→ **Source material**:
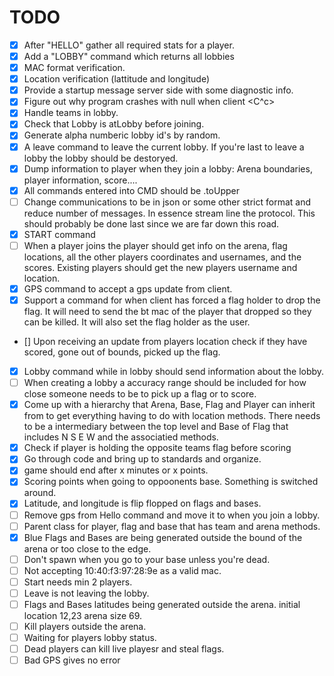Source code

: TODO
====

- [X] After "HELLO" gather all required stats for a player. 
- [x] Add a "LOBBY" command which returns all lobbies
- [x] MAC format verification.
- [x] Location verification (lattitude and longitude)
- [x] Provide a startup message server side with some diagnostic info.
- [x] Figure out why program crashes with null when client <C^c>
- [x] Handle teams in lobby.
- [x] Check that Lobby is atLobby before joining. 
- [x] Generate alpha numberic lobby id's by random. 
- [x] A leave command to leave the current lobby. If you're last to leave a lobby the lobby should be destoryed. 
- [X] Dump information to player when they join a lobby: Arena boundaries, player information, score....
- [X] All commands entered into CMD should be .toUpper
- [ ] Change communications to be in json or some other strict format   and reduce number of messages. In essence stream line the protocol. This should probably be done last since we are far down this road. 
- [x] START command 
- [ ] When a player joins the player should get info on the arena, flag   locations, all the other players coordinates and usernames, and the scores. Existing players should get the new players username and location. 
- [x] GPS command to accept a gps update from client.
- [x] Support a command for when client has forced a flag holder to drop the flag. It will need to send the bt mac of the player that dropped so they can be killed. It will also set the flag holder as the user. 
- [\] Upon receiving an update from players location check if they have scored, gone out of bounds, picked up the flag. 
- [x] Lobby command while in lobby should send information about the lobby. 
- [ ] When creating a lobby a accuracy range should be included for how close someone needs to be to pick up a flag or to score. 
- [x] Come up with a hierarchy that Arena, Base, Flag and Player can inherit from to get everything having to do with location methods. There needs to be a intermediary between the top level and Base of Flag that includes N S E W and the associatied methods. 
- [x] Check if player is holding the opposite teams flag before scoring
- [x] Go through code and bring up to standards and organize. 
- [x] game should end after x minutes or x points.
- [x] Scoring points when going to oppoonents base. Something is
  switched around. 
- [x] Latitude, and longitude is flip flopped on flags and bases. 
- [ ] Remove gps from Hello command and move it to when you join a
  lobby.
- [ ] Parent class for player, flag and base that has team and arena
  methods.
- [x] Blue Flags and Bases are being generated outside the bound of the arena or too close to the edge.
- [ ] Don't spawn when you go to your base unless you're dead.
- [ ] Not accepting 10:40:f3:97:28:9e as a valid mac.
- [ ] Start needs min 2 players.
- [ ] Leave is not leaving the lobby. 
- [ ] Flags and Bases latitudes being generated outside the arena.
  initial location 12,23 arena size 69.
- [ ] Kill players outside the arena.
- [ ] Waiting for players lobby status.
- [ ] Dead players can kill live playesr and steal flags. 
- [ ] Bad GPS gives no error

→ **Exercise**: The lines to report are those in the material above that contain the word "before"; copy every one of them.

→ **Reply**:
- [x] Check that Lobby is atLobby before joining. 
- [x] Check if player is holding the opposite teams flag before scoring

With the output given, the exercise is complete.